Antimicrobial activity and physicochemical characterization of thermoplastic films based on bitter cassava starch, nanocellulose and rosemary essential oil

Extended shelf-life of many foods is a modern requirement that has been achieved by means of fossil-based plastic films despite their environmental issues. Recently, starch-based, fully biodegradable thermoplastics are gaining momentum as packaging material; however, if they are in contact with food, aspects such storage, water interaction and spoilage due to microorganisms must be considered. Essential oils are of great interest due to their antimicrobial action, so incorporating these compounds into natural polymers can promote a longer shelf life through active packaging. In this study, antibacterial activity, optical, mechanical and barrier properties of thermoplastic starch (TPS) films based on cassava starch (Manihot esculenta Crantz) and rosemary essential oil (REO) were studied. Furthermore, the effect of cellulose nanocrystals (CNC) on TPS properties were surveyed.
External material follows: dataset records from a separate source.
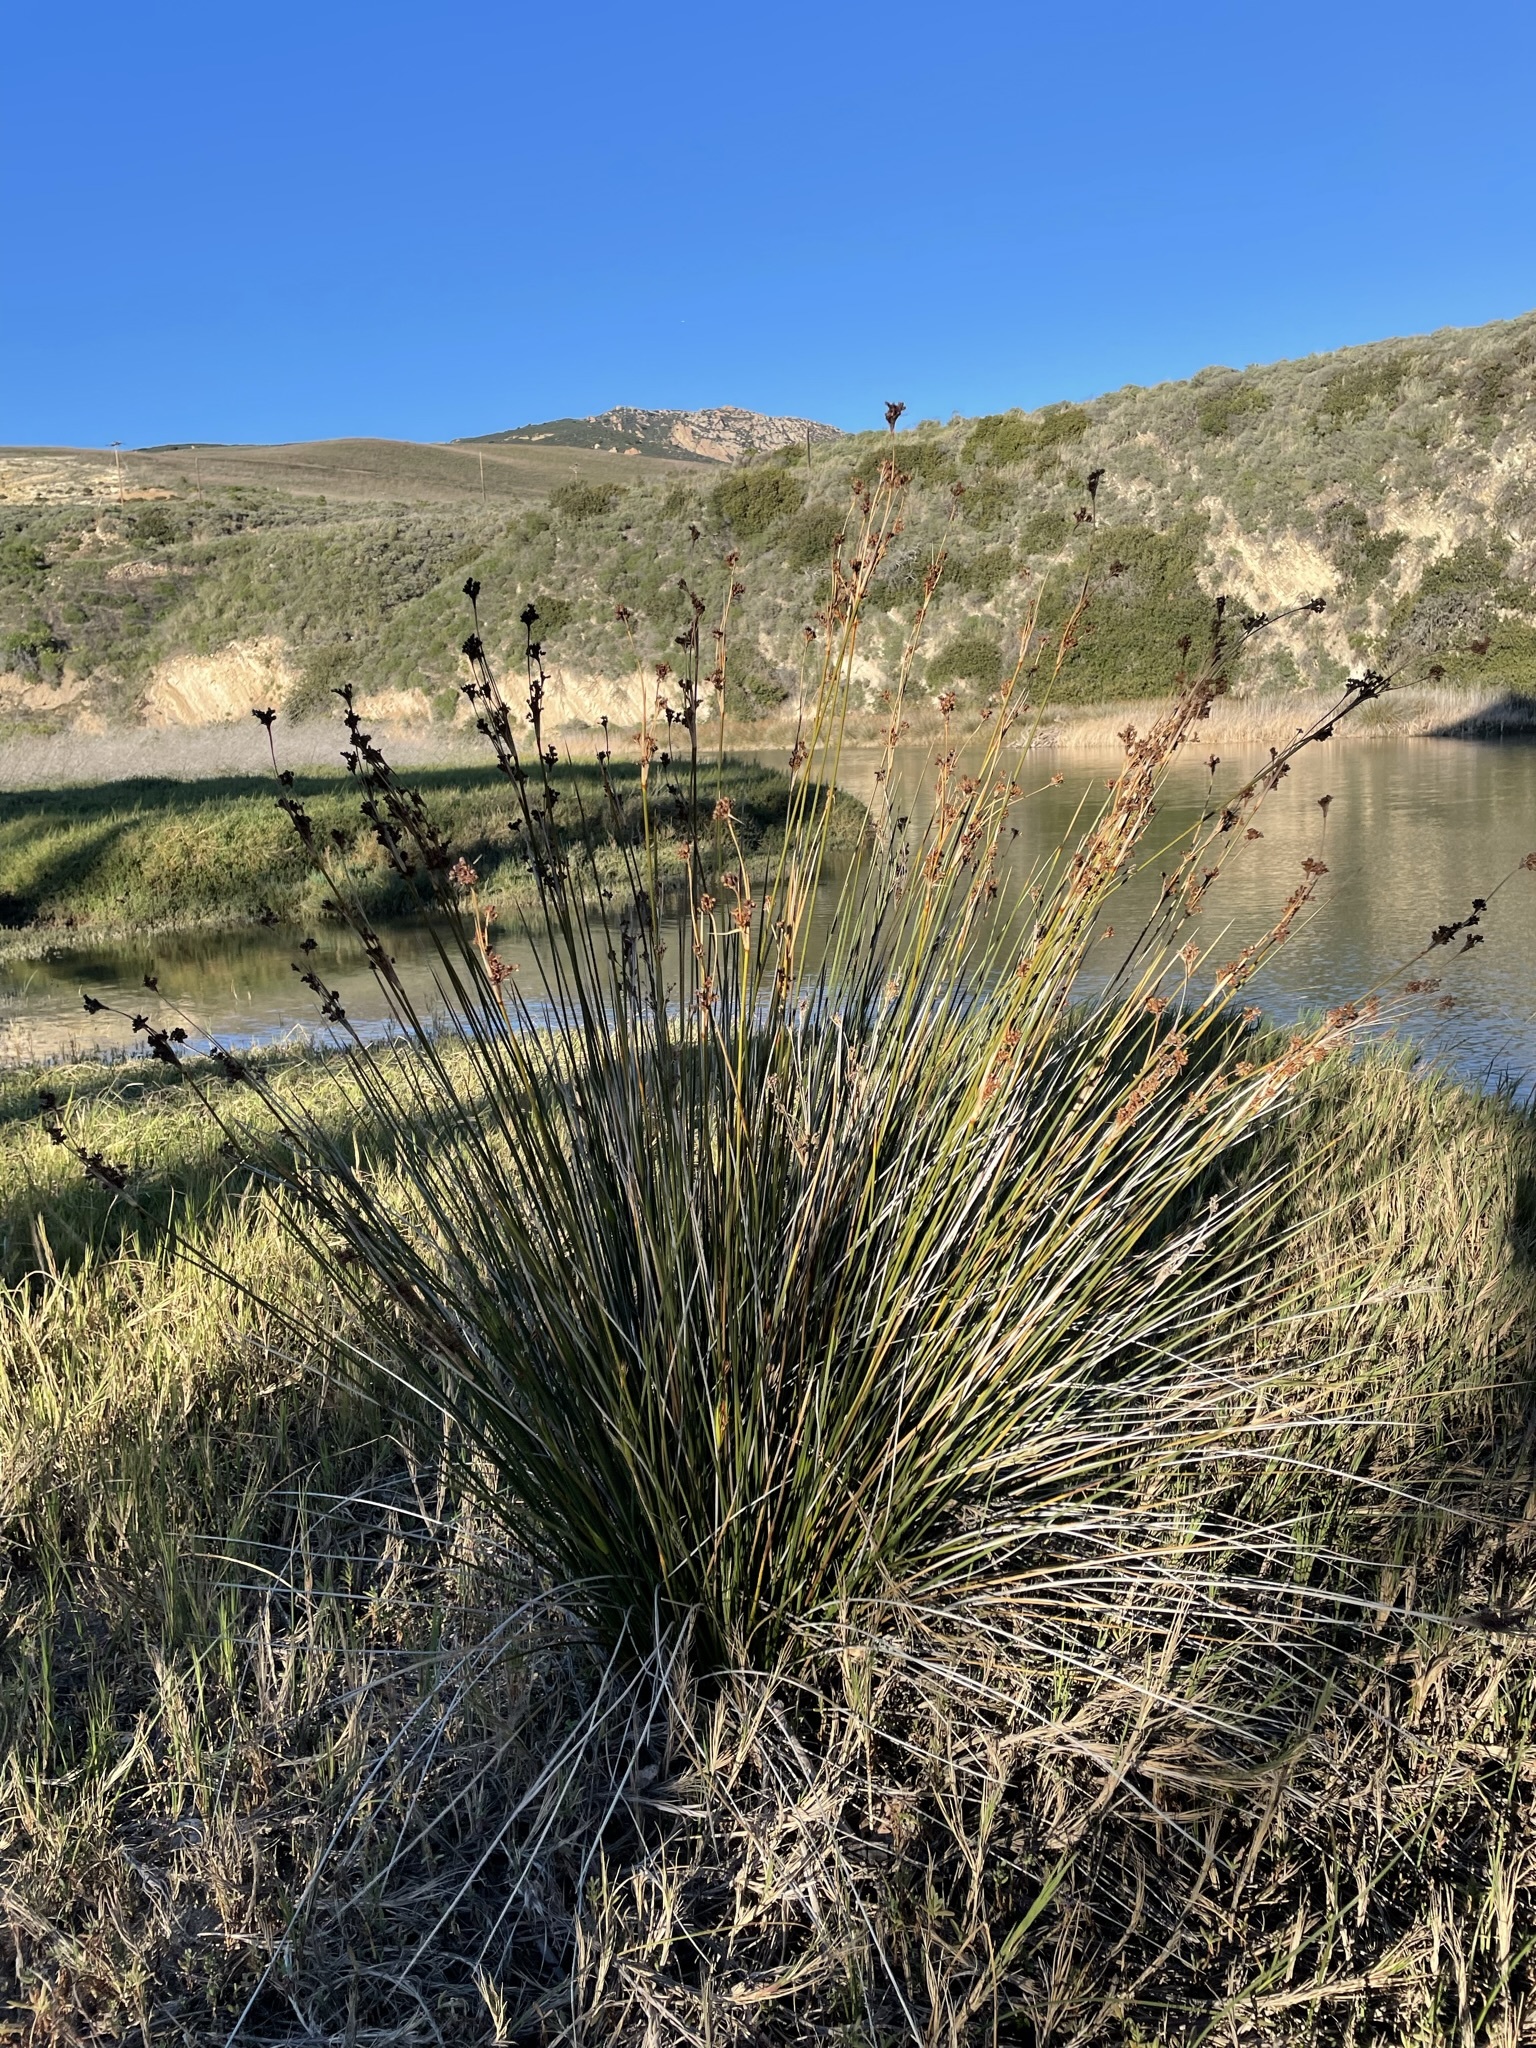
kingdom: Plantae
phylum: Tracheophyta
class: Liliopsida
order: Poales
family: Juncaceae
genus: Juncus
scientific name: Juncus acutus
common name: Sharp rush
Film mechanical properties and those related to the interaction with water, showed that the highest resistance and barrier properties corresponded to the TPS/CNC 15% film, while adding oil to the films increased morphological heterogeneity, contributed to reduce tensile strength, and increased water solubility and water vapor permeability. Likewise, TPS films containing rosemary oil showed enhanced antibacterial activity mostly against E. coli and S. aureus bacteria and A. niger fungus. Therefore, adding essential oils as natural additives favors using these biocomposites as functional packaging, and as potential replacements for single-use plastics.